Human keypoint data
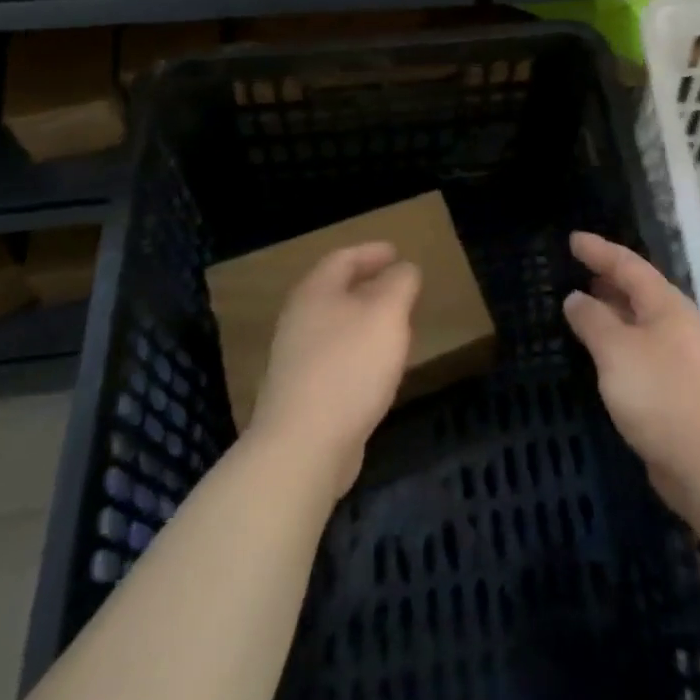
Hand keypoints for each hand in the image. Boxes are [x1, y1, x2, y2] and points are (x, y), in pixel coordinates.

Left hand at [250, 242, 420, 497]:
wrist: (302, 447)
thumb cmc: (349, 366)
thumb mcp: (387, 313)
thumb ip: (400, 283)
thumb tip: (403, 270)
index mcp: (316, 293)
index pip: (343, 258)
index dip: (371, 252)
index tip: (397, 253)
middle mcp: (299, 320)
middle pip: (335, 292)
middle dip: (368, 286)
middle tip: (399, 287)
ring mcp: (295, 360)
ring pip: (335, 327)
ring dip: (364, 321)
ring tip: (394, 326)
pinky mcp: (301, 395)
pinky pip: (335, 359)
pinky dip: (358, 353)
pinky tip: (377, 369)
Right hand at [561, 232, 699, 520]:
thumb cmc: (660, 395)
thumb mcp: (616, 351)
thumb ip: (592, 320)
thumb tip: (575, 297)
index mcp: (666, 304)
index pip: (628, 264)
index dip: (599, 250)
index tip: (573, 239)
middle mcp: (675, 323)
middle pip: (637, 289)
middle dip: (607, 276)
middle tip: (576, 268)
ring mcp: (677, 355)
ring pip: (637, 319)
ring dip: (610, 309)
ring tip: (581, 303)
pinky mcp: (673, 385)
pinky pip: (637, 347)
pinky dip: (615, 339)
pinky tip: (599, 351)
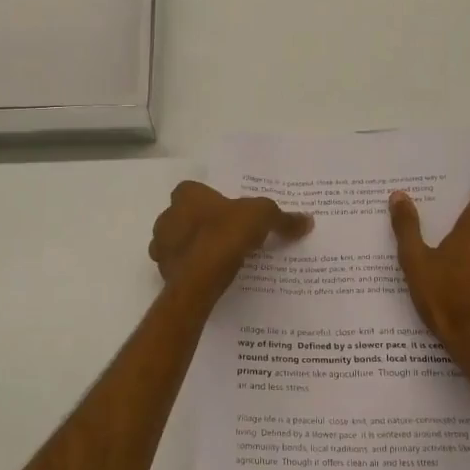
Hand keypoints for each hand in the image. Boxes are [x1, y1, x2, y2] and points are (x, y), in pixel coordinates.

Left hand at [150, 181, 312, 302]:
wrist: (199, 279)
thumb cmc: (224, 235)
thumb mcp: (262, 218)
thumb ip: (282, 218)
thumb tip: (307, 221)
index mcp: (186, 195)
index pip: (193, 190)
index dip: (209, 199)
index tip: (227, 211)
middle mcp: (167, 216)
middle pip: (184, 216)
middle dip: (200, 224)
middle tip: (226, 235)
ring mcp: (162, 246)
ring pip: (178, 243)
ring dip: (194, 248)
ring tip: (220, 259)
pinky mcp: (164, 272)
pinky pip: (180, 267)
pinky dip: (192, 270)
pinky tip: (210, 277)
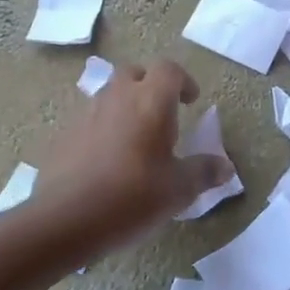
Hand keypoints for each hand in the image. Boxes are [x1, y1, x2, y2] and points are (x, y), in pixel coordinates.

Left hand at [36, 59, 232, 238]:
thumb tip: (225, 167)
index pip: (169, 69)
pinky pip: (91, 120)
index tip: (191, 102)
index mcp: (151, 102)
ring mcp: (87, 114)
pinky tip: (109, 162)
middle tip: (163, 114)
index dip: (184, 81)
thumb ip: (203, 172)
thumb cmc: (132, 197)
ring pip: (110, 95)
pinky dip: (104, 129)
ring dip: (126, 107)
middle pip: (135, 73)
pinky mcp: (65, 135)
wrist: (64, 220)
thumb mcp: (178, 190)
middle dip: (150, 86)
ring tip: (137, 140)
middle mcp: (117, 98)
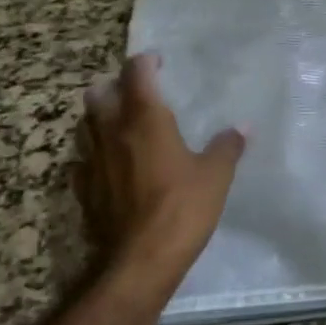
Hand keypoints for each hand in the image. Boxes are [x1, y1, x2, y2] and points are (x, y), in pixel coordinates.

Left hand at [72, 53, 245, 297]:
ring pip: (85, 125)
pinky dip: (95, 155)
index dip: (146, 62)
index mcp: (145, 119)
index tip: (160, 63)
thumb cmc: (182, 208)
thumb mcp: (216, 176)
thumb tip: (242, 128)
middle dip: (115, 86)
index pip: (136, 73)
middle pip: (98, 93)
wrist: (139, 262)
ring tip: (123, 126)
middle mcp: (112, 132)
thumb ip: (227, 147)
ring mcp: (92, 162)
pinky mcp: (84, 191)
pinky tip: (112, 166)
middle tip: (137, 93)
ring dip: (101, 118)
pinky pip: (83, 161)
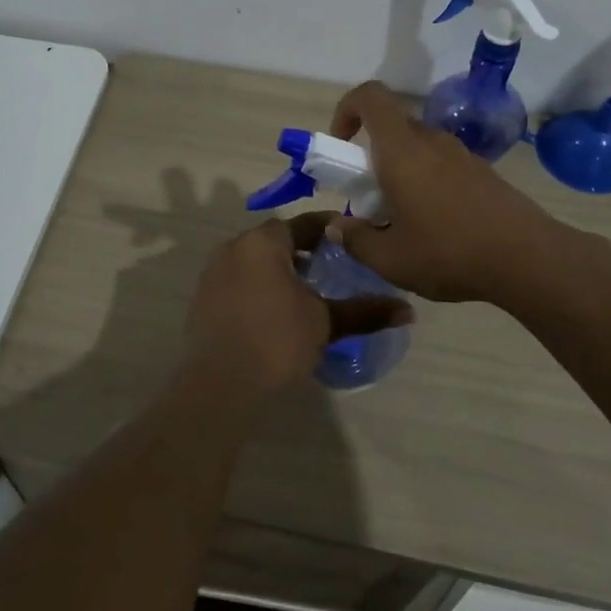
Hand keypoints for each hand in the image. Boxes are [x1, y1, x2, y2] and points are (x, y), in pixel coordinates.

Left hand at [185, 213, 412, 394]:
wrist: (218, 387)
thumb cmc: (276, 342)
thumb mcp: (325, 323)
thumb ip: (364, 311)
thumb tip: (408, 309)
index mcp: (263, 242)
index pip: (304, 223)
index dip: (331, 230)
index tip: (353, 240)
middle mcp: (234, 248)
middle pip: (277, 240)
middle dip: (306, 251)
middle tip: (335, 267)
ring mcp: (213, 274)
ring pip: (256, 262)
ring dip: (282, 271)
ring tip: (310, 293)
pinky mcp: (203, 301)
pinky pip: (240, 282)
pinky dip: (261, 288)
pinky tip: (279, 313)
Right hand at [326, 81, 565, 303]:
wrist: (527, 258)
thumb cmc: (449, 252)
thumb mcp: (390, 259)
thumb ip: (355, 240)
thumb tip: (336, 227)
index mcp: (401, 150)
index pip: (370, 96)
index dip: (347, 108)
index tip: (340, 144)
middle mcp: (431, 141)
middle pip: (392, 126)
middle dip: (370, 152)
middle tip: (367, 195)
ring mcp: (460, 154)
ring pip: (418, 146)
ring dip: (399, 169)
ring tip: (400, 217)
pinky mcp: (482, 171)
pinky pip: (441, 163)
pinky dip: (426, 180)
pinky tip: (434, 224)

* Task goal: Repeat the records word for word, skipping pictures.

* Answer box:
Hand keypoints for each hand in the image. Boxes are [x1, y1, x2, y2] and points are (x, y), in pixel coordinates.

Left hand at [250, 242, 420, 497]:
wrist: (302, 447)
thumb cmc: (349, 366)
thumb mcp: (387, 313)
thumb ip: (400, 283)
thumb tip: (403, 270)
index mcp: (316, 293)
index pip: (343, 258)
index dip: (371, 252)
index tip: (397, 253)
middle mcp: (299, 320)
middle pip: (335, 292)
middle dip: (368, 286)
middle tip: (399, 287)
ring mcp: (295, 360)
ring pip: (335, 327)
ring dip: (364, 321)
ring tip: (394, 326)
pinky mcp: (301, 395)
pinky pip: (335, 359)
pinky dip: (358, 353)
pinky tip: (377, 369)
Right hand at [561, 232, 699, 520]:
thumb cmc: (660, 395)
thumb mcp: (616, 351)
thumb ip: (592, 320)
thumb tip: (575, 297)
index mcp: (666, 304)
index pip: (628, 264)
index dip: (599, 250)
index tip: (573, 239)
middle mcp: (675, 323)
middle pip: (637, 289)
middle dip: (607, 276)
middle tip: (576, 268)
ring mcp: (677, 355)
ring pip: (637, 319)
ring dip: (610, 309)
ring tip: (581, 303)
pinky mcp: (673, 385)
pinky pip: (637, 347)
pinky dip: (615, 339)
pinky tip: (599, 351)
Hand keypoints for each hand in the image. Boxes are [x1, y1, x2, y2] and points are (x, y), in pixel coordinates.

Left hand at [150, 181, 312, 302]:
wrist: (199, 279)
thumb cmc: (224, 235)
thumb mcp: (262, 218)
thumb ip: (282, 218)
thumb tip: (307, 221)
index mcp: (186, 195)
index pip: (193, 190)
index dip: (209, 199)
index tip: (227, 211)
middle mcp: (167, 216)
middle pip: (184, 216)
middle dip: (200, 224)
middle tip: (226, 235)
ring mcp: (162, 246)
ring pip: (178, 243)
ring dip: (194, 248)
ring tip: (220, 259)
pinky mcp: (164, 272)
pinky pip: (180, 267)
pinky dip: (192, 270)
pinky tip: (210, 277)
Hand keypoints for each hand in the image. Boxes are [x1, y1, x2, y2] and points are (x, y), in pixel coordinates.

Left hand at [36, 59, 232, 238]:
thumb tip: (225, 167)
index pip: (169, 69)
pinky pip: (91, 120)
index tip: (191, 102)
index mcp: (151, 102)
ring mcp: (87, 114)
pinky tip: (109, 162)
middle tip: (163, 114)
index dip: (184, 81)
thumb ip: (203, 172)
thumb cmc: (132, 197)
ring pip: (110, 95)
pinky dip: (104, 129)
ring dip: (126, 107)
middle pip: (135, 73)
pinky mcp: (65, 135)
wrist: (64, 220)
thumb mcp: (178, 190)
middle dip: (150, 86)
ring tip: (137, 140)
middle mcp: (117, 98)
Hand keypoints for each hand in the image. Boxes are [x1, y1, x2, y2] and points are (x, y), in pixel coordinates.

Left hand at [72, 53, 245, 297]:
ring pip: (85, 125)
pinky dip: (95, 155)
index dip: (146, 62)
index mcp: (145, 119)
index tip: (160, 63)
thumb cmc: (182, 208)
thumb mcp: (216, 176)
thumb tip: (242, 128)
middle dip: (115, 86)
index pip: (136, 73)
middle pip: (98, 93)
wrist: (139, 262)
ring tip: (123, 126)
middle mcp: (112, 132)
thumb ip: (227, 147)
ring mcp: (92, 162)
pinky mcp: (84, 191)
pinky tip: (112, 166)
middle tip: (137, 93)
ring dip: (101, 118)
pinky pip: (83, 161)
Hand keypoints for each hand in the image. Boxes are [x1, y1, x2, y2] and points are (x, y), in pixel coordinates.

Left hand at [185, 213, 412, 394]:
wrist: (218, 387)
thumb cmc: (276, 342)
thumb mcp: (325, 323)
thumb ip: (364, 311)
thumb tip: (408, 309)
index mcp: (263, 242)
index pip: (304, 223)
index dip: (331, 230)
index tip: (353, 240)
middle mcp: (234, 248)
middle pip: (277, 240)
middle dip: (306, 251)
middle tip: (335, 267)
ring mcp: (213, 274)
ring pip: (256, 262)
ring dip: (282, 271)
ring tip: (310, 293)
pinky mcp: (203, 301)
pinky pip: (240, 282)
pinky dip: (261, 288)
pinky tip: (279, 313)
Right hand at [326, 81, 565, 303]:
wrist: (527, 258)
thumb cmc: (449, 252)
thumb mcp: (390, 259)
thumb ip: (355, 240)
thumb tip: (336, 227)
index mcp: (401, 150)
index pip: (370, 96)
index dip: (347, 108)
index tip: (340, 144)
middle mcp: (431, 141)
middle pip: (392, 126)
middle dip: (370, 152)
middle tip: (367, 195)
ring mcp: (460, 154)
ring pip: (418, 146)
ring dip: (399, 169)
ring tip: (400, 217)
pinky mcp: (482, 171)
pinky pip: (441, 163)
pinky dip: (426, 180)
pinky tip: (434, 224)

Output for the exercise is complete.